Is a different self called to being with each name that resounds in my direction? Am I more clever when called Nissali and more studious when called Kimberly? I find that I feel more serious in response to Kimberly, but I think that is more a reflection of what “Kimberly Dawn!” meant on the rare occasion I heard the tight tone of reprimand growing up. I find my innards growing warm and cozy at the incantation of Kimi, but because the voice that most often calls it forth is the woman that carried me forth into being, and the kitchen table from whence it come stands in the presence of tea cup memories. Years of confessions, consolations, and cohering resonate in that kitchen incantation.

Children on Kampala Road say “bye.” Somewhere in translation the general populous of children lost “hi” but caught “bye,” so they wave hello and say goodbye as I nod my head and walk forward. The even more personal of the impish beings skittering in their holy threads yell “mzungu” or “give us dollars.” What are they attempting to call out of me? I don’t think they really just want my American dollars or meager, though humorous, attempt at a Luganda “hello, how are you?”

“Oli otya nnyabo?”

I fell on the way home. Apparently the red dirt called me forth. If it hadn’t been for Sarah’s presence, I would have been cozily dropped into the cement crevice of the drainage ditch that runs between the road and the walking path. Instead I just wiped out on the uneven terrain, and Sarah and I laughed at our selves while I patted the red dirt off my right side before assessing the damage on my leg. Its relatively minor- no worries. Would Nassali, named for cleverness, misstep in such a way though? Would Kimi from Connecticut be walking along Kampala Road in Mukono, Uganda?

→ Request 1
Copy the text from the reflection on names, word for word, between "I fell on the" and "in Mukono, Uganda?", inclusive.
→ Request 2
Extend the reflection on names and being called forth, beginning right after its final sentence.

→ Provided material
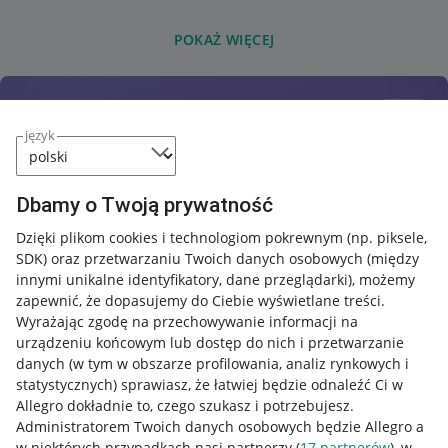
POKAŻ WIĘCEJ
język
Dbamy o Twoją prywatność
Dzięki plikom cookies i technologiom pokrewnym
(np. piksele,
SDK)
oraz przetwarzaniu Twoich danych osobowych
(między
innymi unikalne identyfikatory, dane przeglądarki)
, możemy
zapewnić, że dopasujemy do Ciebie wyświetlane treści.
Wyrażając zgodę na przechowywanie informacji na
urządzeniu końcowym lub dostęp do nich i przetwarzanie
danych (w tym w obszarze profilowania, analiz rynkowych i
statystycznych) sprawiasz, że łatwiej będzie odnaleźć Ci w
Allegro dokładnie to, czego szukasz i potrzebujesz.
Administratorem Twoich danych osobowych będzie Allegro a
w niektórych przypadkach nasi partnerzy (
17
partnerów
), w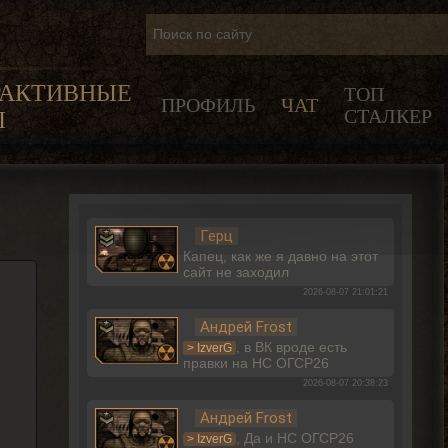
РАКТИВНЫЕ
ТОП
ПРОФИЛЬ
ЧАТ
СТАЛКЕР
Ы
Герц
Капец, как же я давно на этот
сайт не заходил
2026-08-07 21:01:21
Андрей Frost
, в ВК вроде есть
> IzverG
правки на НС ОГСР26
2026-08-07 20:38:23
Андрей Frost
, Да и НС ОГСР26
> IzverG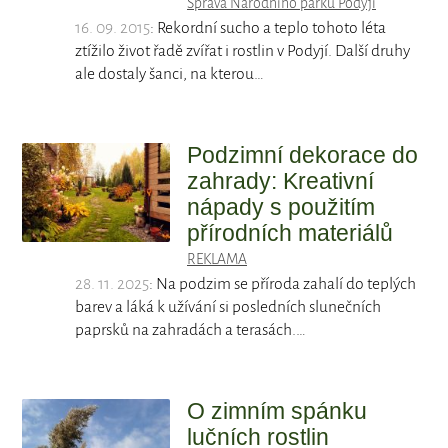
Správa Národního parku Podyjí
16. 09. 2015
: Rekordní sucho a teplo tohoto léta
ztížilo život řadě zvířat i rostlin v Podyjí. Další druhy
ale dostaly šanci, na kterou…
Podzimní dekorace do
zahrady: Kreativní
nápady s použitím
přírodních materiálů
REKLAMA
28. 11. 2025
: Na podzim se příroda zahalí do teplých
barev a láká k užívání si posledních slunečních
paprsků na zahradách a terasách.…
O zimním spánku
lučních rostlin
* * *
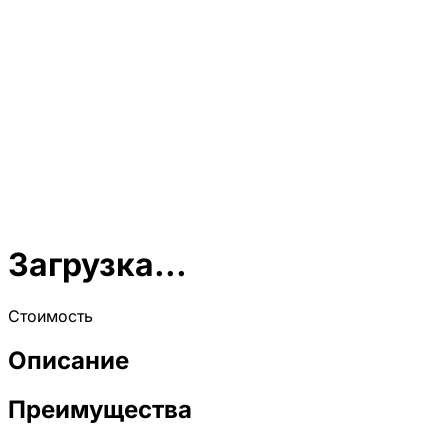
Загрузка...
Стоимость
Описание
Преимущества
...
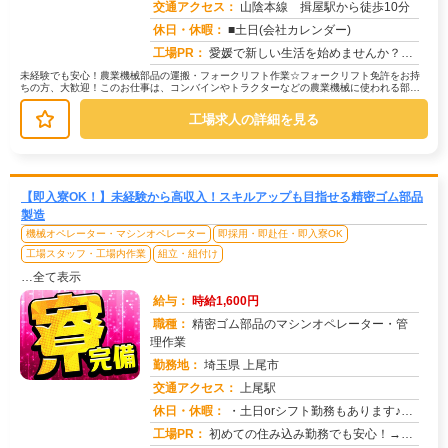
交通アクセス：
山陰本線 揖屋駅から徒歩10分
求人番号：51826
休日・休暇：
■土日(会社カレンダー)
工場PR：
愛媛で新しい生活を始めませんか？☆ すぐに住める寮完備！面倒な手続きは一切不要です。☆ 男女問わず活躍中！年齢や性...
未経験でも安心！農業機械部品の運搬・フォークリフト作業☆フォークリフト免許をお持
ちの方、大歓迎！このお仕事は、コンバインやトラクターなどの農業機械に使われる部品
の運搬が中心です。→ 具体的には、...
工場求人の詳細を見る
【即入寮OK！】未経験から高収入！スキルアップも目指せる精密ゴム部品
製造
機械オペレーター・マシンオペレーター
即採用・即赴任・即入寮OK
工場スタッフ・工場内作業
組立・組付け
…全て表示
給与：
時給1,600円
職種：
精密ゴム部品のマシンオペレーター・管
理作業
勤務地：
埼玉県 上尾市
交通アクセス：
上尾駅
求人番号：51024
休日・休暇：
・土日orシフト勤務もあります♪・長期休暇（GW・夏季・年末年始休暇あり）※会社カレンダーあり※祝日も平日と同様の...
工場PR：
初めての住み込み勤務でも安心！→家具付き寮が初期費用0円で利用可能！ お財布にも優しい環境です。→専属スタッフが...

→ Written response 1
I fell on the way home. Apparently the red dirt called me forth. If it hadn’t been for Sarah’s presence, I would have been cozily dropped into the cement crevice of the drainage ditch that runs between the road and the walking path. Instead I just wiped out on the uneven terrain, and Sarah and I laughed at our selves while I patted the red dirt off my right side before assessing the damage on my leg. Its relatively minor- no worries. Would Nassali, named for cleverness, misstep in such a way though? Would Kimi from Connecticut be walking along Kampala Road in Mukono, Uganda?

→ Written response 2
I contemplate the self that is being daily called into being. My self. I attempt to imagine how the simultaneous selves within me are merging into a gelatinous mass of unity in a place so far outside any self I have ever experienced before. Arriving in Entebbe over a month ago was surreal. The disconnect between me and here was that I was still following myself around. I came all the way to East Africa, and I’m still here. What pieces of me will I find here and how am I fragmented into places so far from the kitchen in Connecticut?

Friday, September 21, 2007

"I bought you a fried fish!"

Last night was full of firefly moments- moments I wanted to catch in a jar and keep because they let off light I'm desperate to hold onto. But if I keep them closed in they'll die. So I'll let them out here, let them fly and breath, and let myself keep moving too.

Fireflies: The moment mom laughed and threw her arms around me when I asked how she met dad. The quiet span of time spent fingers-intertwined with her as we walked back in the dark from buying sugar and bread. Song and prayer every night with mom and dad in the sitting room, when mom closes her eyes and does motions with her hands to "Go tell it on the mountain." Last night dad after the song spoke of how the day has "come to end," and we must be thankful for the moments that will never come again.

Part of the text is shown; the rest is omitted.